(Collected data)
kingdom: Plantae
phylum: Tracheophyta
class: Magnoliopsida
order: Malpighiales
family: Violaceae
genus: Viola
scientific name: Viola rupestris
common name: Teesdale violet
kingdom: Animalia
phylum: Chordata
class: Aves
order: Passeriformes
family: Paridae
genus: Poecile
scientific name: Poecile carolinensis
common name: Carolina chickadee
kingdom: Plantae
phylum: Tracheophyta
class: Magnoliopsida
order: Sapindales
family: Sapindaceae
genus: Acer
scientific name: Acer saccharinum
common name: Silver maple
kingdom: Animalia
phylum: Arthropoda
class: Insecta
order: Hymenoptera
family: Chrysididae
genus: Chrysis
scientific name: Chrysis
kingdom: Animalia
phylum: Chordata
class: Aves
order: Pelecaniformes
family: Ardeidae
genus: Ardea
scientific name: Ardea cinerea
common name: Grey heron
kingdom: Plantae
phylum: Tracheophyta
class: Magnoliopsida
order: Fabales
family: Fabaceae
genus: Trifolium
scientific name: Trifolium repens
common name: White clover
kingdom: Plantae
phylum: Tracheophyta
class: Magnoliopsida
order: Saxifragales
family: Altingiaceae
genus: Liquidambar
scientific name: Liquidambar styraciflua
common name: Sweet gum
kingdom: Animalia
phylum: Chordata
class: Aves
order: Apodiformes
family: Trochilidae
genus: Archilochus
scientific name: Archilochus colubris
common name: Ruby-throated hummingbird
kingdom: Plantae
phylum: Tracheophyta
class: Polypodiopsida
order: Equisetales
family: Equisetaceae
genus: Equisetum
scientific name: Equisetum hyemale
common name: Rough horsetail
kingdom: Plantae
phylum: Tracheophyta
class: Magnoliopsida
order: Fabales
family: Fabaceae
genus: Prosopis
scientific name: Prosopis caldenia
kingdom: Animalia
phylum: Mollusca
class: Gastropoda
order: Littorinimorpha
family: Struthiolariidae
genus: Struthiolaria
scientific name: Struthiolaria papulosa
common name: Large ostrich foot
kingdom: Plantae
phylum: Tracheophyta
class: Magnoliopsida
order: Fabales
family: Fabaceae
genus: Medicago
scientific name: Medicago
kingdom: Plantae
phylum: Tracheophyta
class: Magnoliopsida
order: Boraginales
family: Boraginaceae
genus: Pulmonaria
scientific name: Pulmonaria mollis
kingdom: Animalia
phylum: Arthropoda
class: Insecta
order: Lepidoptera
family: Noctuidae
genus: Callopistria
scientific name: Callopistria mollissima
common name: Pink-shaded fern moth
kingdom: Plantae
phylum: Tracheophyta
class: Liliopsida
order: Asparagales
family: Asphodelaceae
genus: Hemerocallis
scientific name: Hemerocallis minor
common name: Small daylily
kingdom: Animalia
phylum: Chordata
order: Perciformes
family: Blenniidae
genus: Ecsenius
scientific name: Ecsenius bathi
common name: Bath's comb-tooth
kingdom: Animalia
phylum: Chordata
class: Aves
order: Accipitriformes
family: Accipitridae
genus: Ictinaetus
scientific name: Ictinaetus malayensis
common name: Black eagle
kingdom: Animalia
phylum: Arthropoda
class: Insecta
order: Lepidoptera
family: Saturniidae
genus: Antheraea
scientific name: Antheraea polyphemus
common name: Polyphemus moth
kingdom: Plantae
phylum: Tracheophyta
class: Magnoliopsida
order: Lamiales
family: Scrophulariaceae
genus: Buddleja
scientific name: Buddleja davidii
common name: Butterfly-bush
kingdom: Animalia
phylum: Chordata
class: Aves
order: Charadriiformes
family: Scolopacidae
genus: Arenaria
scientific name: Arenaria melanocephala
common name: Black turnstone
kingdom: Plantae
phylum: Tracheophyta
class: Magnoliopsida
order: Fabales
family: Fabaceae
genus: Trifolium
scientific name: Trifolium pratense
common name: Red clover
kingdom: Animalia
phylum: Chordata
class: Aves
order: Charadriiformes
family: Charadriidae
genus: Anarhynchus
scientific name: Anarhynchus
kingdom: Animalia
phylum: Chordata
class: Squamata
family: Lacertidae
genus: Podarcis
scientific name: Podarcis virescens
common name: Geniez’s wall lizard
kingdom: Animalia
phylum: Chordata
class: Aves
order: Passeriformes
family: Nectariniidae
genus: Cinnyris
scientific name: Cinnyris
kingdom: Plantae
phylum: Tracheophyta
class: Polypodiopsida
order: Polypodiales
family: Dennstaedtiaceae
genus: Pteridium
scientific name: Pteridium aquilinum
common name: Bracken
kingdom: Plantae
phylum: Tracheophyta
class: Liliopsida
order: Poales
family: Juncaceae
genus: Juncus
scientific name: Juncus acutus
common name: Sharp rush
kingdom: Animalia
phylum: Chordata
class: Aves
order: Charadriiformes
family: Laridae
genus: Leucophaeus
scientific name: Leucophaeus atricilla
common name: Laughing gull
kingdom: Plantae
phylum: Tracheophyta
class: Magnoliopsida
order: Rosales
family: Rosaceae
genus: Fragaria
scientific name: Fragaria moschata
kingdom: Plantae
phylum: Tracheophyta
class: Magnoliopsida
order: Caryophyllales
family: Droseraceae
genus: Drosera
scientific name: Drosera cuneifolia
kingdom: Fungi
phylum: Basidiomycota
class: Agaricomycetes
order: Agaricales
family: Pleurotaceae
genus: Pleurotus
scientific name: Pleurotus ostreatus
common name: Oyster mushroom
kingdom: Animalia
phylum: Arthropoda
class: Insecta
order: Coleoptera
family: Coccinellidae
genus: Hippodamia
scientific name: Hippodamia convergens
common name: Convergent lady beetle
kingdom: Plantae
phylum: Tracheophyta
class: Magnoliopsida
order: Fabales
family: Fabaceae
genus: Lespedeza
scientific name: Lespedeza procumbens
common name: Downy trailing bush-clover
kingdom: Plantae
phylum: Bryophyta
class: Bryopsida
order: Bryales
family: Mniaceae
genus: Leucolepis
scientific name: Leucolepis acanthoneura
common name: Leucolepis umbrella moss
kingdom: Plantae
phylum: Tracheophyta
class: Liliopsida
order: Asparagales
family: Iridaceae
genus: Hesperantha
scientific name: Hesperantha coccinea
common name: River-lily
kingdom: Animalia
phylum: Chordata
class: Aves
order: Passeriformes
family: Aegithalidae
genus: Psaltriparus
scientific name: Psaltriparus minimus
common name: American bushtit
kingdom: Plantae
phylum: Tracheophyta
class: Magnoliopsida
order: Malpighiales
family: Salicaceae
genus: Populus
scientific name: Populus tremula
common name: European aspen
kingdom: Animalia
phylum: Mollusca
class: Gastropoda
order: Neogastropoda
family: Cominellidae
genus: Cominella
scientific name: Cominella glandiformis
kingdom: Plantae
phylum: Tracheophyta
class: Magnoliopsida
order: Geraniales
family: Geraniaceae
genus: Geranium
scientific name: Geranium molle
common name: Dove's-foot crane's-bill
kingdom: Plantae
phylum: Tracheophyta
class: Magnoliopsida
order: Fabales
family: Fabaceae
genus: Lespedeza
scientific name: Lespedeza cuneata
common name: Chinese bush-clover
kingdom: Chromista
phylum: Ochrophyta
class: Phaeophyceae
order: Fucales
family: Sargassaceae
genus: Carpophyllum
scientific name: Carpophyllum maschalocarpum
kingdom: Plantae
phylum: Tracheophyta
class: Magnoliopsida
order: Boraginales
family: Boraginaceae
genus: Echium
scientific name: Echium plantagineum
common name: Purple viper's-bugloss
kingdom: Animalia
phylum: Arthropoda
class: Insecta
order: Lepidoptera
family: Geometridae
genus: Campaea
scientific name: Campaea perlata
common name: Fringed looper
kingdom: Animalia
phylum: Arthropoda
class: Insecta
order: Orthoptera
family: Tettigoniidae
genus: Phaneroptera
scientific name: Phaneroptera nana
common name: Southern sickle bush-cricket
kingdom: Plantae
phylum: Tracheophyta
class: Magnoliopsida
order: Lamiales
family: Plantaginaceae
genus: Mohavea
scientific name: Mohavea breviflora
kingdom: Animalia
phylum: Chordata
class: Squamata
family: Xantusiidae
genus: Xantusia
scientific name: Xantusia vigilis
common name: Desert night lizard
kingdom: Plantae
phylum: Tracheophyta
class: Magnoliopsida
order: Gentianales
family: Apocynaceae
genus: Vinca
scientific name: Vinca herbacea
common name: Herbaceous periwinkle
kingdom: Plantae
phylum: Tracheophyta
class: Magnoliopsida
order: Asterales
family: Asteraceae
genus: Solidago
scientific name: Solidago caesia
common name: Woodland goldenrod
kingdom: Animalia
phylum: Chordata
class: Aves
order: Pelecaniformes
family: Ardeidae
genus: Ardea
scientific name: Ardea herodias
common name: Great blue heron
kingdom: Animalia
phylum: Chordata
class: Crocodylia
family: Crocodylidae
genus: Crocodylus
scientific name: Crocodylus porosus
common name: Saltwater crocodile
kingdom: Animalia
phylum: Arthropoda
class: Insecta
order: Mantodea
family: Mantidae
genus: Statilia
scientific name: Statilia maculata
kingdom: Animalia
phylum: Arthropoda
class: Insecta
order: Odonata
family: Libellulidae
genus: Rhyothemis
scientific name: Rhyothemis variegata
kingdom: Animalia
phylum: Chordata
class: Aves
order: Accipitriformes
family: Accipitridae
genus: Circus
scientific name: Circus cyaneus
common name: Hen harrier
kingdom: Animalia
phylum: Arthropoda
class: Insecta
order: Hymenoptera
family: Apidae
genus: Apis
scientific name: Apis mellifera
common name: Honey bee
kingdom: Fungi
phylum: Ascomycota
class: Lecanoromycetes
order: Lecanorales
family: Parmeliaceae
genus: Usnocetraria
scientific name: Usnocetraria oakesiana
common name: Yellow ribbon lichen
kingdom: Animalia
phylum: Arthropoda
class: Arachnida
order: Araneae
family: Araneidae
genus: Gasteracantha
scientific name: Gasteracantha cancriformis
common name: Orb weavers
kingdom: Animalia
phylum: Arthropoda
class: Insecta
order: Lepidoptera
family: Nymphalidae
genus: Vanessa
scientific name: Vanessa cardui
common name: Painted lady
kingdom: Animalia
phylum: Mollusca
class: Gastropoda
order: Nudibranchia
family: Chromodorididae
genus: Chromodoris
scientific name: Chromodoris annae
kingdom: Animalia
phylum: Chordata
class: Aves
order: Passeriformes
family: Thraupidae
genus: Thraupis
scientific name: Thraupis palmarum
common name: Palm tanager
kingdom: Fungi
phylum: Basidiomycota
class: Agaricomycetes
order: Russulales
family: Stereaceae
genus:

**INSTRUCTIONS FOR THE TASK:**
Reproduce word for word the lines of the items, starting with the first line and continuing through the line containing "genus: Poecile".

**WRITTEN REPLY:**
kingdom: Plantae
phylum: Tracheophyta
class: Magnoliopsida
order: Malpighiales
family: Violaceae
genus: Viola
scientific name: Viola rupestris
common name: Teesdale violet
kingdom: Animalia
phylum: Chordata
class: Aves
order: Passeriformes
family: Paridae
genus: Poecile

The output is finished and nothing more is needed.